The main concern regarding a tularemia outbreak is infection via natural aerosol exposure or aerosolized intentional use because of the severity of symptoms associated with the pulmonary form of tularemia. Therefore, protection against i.n. challenge is highly relevant, particularly for F. tularensis type A strains. This type of protection has been notoriously difficult to achieve, even using live vaccines. Partial protection has been achieved previously with the live vaccine strain F. tularensis LVS (69), and several live attenuated vaccines have proven to be efficacious (38, 70); however, subunit vaccines have largely failed to protect against F. tularensis Schu S4 (70). Nonetheless, Schu S4-V was able to elicit partial protection in the F. tularensis Schu S4 challenge experiments; i.e., they elicited ≥20% survival and between one and 2 days delay in F. tularensis-associated symptoms and death in nonsurvivors compared to animals that received empty vesicles (Table 1). It should be noted that although C57BL/6 and BALB/c mice are approximately equally susceptible to F. tularensis LVS infection (4), differences in their genetic backgrounds make C57BL/6 mice more difficult to protect (37, 69, 71), and C57BL/6 mice were used in all of our experiments. Second, intrinsic differences between F. tularensis strains and their capacity to adapt to changing environments influence infection efficiency and disease progression. Growth conditions, such as the choice of medium and temperature, are known to influence expression patterns (72), and they have largely been kept the same for these experiments.

The highly virulent F. tularensis type A strain Schu S4 has additional immune-evasion strategies that are lacking from the F. tularensis type B strain, F. tularensis LVS, such as the ability to bind plasmin, which reduces the effectiveness of antibody opsonization (32). In our hands, i.p./i.n. heterologous immunization with Schu S4 vesicles elicited ∼10-fold-lower levels of F. tularensis-specific antibodies than i.p./i.p. immunization with F. tularensis LVS vesicles. Nonetheless, protection by the i.p./i.n. routes of immunization was generally more protective. This indicates that IgA, which is known to inhibit IgG-mediated phagocytosis (73), did not have a negative impact on vaccine protection in this model.

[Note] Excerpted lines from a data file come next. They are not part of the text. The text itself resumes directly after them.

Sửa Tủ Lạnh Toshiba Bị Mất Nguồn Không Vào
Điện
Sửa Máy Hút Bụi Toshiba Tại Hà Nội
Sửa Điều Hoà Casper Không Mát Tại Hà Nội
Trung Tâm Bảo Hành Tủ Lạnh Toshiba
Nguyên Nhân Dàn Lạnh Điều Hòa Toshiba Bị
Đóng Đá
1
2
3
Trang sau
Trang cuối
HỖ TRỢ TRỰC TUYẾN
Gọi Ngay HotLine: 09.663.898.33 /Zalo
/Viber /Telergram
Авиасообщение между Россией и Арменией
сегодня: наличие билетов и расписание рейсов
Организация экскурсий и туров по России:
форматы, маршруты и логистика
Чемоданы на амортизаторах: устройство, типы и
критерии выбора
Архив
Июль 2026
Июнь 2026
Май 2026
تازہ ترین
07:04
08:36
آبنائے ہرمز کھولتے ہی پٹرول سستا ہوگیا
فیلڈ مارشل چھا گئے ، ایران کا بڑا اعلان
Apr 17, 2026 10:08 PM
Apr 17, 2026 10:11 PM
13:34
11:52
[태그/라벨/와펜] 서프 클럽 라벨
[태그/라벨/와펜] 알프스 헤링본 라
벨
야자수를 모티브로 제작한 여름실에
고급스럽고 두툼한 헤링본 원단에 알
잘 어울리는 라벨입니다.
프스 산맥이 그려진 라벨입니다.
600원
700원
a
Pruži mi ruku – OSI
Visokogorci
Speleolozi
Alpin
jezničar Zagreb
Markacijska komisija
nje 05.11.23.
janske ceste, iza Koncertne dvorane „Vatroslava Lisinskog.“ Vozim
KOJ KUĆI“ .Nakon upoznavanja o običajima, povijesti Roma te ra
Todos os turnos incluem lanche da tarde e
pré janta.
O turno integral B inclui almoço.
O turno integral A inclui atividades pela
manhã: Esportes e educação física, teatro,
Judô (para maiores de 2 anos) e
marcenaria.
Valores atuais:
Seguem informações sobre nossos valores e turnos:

Perhaps, the combination of lower antibody titers and plasmin-binding ability of F. tularensis Schu S4 contribute to its failure to elicit complete protection against intranasal F. tularensis Schu S4 challenge. We also speculate that the more potent infectious strains of F. tularensis are more efficient at inducing antiinflammatory signaling cascades in their host, such as the caspase-1-mediated feedback loop of the AIM2 inflammasome activation (74), and transcriptional downregulation of TLR2, phosphoinositide 3-kinase (PI3K), and Akt, which are important for sustained cytokine signaling, as well as downregulation of major histocompatibility complex class II (MHCII), which is important in T cell activation (75, 76). Nonetheless, our ability to consistently protect ∼25% of mice by various routes of immunization using Schu S4-V and to delay death significantly in those animals that did eventually succumb to F. tularensis Schu S4 infection shows that this work is an important step in the development of an efficacious subunit vaccine. Efficacy may be improved by incorporating additional proinflammatory stimuli or by incorporating adjuvants into the vesicle preparations. Future experiments will be required to test this approach.

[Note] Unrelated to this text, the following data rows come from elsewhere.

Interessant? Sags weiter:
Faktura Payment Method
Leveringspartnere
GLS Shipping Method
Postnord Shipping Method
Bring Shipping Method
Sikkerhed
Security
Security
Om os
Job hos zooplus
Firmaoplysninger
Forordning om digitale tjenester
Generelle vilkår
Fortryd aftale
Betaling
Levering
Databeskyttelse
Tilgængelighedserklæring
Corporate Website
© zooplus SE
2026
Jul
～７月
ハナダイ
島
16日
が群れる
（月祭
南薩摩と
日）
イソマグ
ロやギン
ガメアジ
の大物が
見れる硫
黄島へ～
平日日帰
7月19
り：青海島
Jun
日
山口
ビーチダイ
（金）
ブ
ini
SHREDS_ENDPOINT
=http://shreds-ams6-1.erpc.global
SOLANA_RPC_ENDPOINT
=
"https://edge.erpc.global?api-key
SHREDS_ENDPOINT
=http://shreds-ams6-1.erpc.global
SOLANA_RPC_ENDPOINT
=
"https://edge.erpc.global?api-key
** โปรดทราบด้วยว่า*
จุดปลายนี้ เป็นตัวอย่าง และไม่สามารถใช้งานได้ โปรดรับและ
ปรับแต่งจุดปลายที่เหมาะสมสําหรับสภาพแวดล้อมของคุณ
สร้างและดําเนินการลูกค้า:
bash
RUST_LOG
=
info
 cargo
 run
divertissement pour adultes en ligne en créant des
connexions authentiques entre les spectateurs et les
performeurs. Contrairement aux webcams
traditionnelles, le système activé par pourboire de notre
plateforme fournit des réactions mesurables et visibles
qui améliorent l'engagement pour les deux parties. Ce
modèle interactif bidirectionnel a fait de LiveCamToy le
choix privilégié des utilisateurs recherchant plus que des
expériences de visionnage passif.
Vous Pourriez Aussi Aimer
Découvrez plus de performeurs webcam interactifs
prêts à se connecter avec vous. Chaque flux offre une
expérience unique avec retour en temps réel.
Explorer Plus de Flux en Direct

In conclusion, in seeking an F. tularensis subunit vaccine that is safe and effective, we investigated the use of functionalized catanionic vesicles that represent an effective delivery system for antigens and proinflammatory molecules. While the protection achieved against challenge with the most dangerous form of F. tularensis, the pneumonic form of a type A strain, was only partial, our results indicate an important step in the right direction. Additionally, this nanoparticle methodology of antigen delivery via functionalized catanionic vesicles has the potential to be used as a vaccine vehicle against other immune-evasive pathogens.